§ **Requirements**
Reproduce each line exactly. Skip none.

Stored items:
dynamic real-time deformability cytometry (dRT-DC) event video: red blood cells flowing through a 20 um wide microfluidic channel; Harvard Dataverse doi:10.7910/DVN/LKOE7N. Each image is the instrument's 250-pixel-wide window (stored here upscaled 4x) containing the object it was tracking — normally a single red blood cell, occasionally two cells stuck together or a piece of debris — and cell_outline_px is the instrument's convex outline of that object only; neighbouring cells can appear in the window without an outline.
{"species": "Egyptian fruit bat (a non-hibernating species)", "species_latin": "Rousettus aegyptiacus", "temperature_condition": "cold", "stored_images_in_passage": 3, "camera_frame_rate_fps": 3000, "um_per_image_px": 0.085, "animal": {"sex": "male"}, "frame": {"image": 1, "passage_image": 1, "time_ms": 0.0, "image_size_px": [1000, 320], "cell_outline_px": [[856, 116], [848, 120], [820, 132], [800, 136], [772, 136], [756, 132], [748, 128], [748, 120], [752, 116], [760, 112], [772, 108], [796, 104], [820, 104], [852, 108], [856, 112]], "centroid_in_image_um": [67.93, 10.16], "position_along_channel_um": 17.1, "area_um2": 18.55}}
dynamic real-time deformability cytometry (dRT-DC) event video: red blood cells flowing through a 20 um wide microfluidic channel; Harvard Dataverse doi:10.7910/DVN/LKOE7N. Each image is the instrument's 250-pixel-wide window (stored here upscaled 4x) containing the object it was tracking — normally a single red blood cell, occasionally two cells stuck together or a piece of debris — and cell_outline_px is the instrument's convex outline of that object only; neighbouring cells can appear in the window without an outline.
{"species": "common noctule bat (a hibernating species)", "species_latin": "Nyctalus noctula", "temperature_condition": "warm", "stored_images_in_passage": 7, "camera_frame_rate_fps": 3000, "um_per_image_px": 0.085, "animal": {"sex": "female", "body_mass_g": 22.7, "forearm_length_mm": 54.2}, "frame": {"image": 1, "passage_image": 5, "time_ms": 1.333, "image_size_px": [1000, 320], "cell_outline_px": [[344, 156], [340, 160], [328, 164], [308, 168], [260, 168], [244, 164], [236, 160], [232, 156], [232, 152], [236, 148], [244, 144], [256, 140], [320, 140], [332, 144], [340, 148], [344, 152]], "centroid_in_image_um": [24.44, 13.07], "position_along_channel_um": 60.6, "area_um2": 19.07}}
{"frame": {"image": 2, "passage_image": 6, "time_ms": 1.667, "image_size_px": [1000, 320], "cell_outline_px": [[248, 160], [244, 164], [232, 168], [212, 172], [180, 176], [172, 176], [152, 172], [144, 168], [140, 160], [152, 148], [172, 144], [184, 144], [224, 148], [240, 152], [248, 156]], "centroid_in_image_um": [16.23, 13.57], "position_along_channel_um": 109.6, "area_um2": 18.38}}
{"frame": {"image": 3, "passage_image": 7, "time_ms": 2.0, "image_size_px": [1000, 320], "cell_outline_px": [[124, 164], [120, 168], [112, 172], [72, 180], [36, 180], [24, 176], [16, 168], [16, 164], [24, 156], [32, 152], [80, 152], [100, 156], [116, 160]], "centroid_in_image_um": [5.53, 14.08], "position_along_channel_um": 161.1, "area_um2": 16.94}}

§ **Task answer**
dynamic real-time deformability cytometry (dRT-DC) event video: red blood cells flowing through a 20 um wide microfluidic channel; Harvard Dataverse doi:10.7910/DVN/LKOE7N. Each image is the instrument's 250-pixel-wide window (stored here upscaled 4x) containing the object it was tracking — normally a single red blood cell, occasionally two cells stuck together or a piece of debris — and cell_outline_px is the instrument's convex outline of that object only; neighbouring cells can appear in the window without an outline.
{"species": "Egyptian fruit bat (a non-hibernating species)", "species_latin": "Rousettus aegyptiacus", "temperature_condition": "cold", "stored_images_in_passage": 3, "camera_frame_rate_fps": 3000, "um_per_image_px": 0.085, "animal": {"sex": "male"}, "frame": {"image": 1, "passage_image": 1, "time_ms": 0.0, "image_size_px": [1000, 320], "cell_outline_px": [[856, 116], [848, 120], [820, 132], [800, 136], [772, 136], [756, 132], [748, 128], [748, 120], [752, 116], [760, 112], [772, 108], [796, 104], [820, 104], [852, 108], [856, 112]], "centroid_in_image_um": [67.93, 10.16], "position_along_channel_um": 17.1, "area_um2": 18.55}}
dynamic real-time deformability cytometry (dRT-DC) event video: red blood cells flowing through a 20 um wide microfluidic channel; Harvard Dataverse doi:10.7910/DVN/LKOE7N. Each image is the instrument's 250-pixel-wide window (stored here upscaled 4x) containing the object it was tracking — normally a single red blood cell, occasionally two cells stuck together or a piece of debris — and cell_outline_px is the instrument's convex outline of that object only; neighbouring cells can appear in the window without an outline.
{"species": "common noctule bat (a hibernating species)", "species_latin": "Nyctalus noctula", "temperature_condition": "warm", "stored_images_in_passage": 7, "camera_frame_rate_fps": 3000, "um_per_image_px": 0.085, "animal": {"sex": "female", "body_mass_g": 22.7, "forearm_length_mm": 54.2}, "frame": {"image": 1, "passage_image": 5, "time_ms": 1.333, "image_size_px": [1000, 320], "cell_outline_px": [[344, 156], [340, 160], [328, 164], [308, 168], [260, 168], [244, 164], [236, 160], [232, 156], [232, 152], [236, 148], [244, 144], [256, 140], [320, 140], [332, 144], [340, 148], [344, 152]], "centroid_in_image_um": [24.44, 13.07], "position_along_channel_um": 60.6, "area_um2": 19.07}}
{"frame": {"image": 2, "passage_image": 6, "time_ms": 1.667, "image_size_px": [1000, 320], "cell_outline_px": [[248, 160], [244, 164], [232, 168], [212, 172], [180, 176], [172, 176], [152, 172], [144, 168], [140, 160], [152, 148], [172, 144], [184, 144], [224, 148], [240, 152], [248, 156]], "centroid_in_image_um": [16.23, 13.57], "position_along_channel_um": 109.6, "area_um2": 18.38}}
{"frame": {"image": 3, "passage_image": 7, "time_ms": 2.0, "image_size_px": [1000, 320], "cell_outline_px": [[124, 164], [120, 168], [112, 172], [72, 180], [36, 180], [24, 176], [16, 168], [16, 164], [24, 156], [32, 152], [80, 152], [100, 156], [116, 160]], "centroid_in_image_um": [5.53, 14.08], "position_along_channel_um": 161.1, "area_um2": 16.94}}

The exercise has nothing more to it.